D.C.’s case is hardly anomalous. One survey found parents of children in private or charter schools were 50 percent more likely to say they were “very satisfied” with their children’s schooling during quarantine, and also lower levels of reported learning loss. Politics, far more than science, shaped school district decision-making,” finds a new study by political scientists Michael Hartney and Leslie Finger, “Mass partisanship and teacher union strength best explain how school boards approached reopening.
In Washington, like many other places, restaurants and bars are open even as the schools are closed.
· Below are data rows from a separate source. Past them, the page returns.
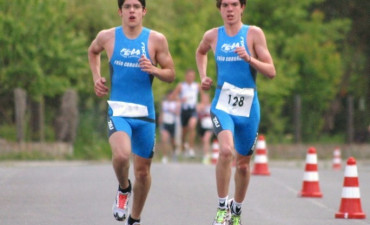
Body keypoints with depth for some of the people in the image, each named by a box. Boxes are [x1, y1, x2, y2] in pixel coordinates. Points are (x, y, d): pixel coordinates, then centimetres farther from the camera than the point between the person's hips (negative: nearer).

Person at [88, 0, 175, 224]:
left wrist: (154, 70, -17)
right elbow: (93, 51, 23)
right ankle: (124, 189, 5)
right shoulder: (107, 37, 1)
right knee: (121, 155, -28)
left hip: (145, 113, 1)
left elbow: (171, 74, 3)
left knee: (143, 170, 8)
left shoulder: (156, 39, -2)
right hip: (118, 110, -1)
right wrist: (97, 77, 9)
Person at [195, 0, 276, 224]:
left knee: (243, 164, 12)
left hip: (248, 107, 0)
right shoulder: (212, 36, 4)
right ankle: (223, 206, -14)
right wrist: (204, 76, 14)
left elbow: (271, 71, -6)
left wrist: (249, 58, -21)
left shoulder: (254, 34, -3)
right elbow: (201, 52, 29)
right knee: (226, 150, -27)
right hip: (223, 104, 0)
This bizarre combination reflects the balance of political pressure, not any logical interpretation of public health. Business owners want to reopen because it is in their interest to do so. Teachers want to remain closed for the same reason. Both groups have perfectly compelling and sympathetic reasons. It’s not easy to tell somebody who spent years building a business to let it fail, or to force a teacher to run even the small risk of contracting a terrifying illness for the benefit of somebody else’s child.
And yet following the interests of the most powerful organized constituencies has produced a result that, on the aggregate, is irrational. The damage we are incurring now will haunt us for generations.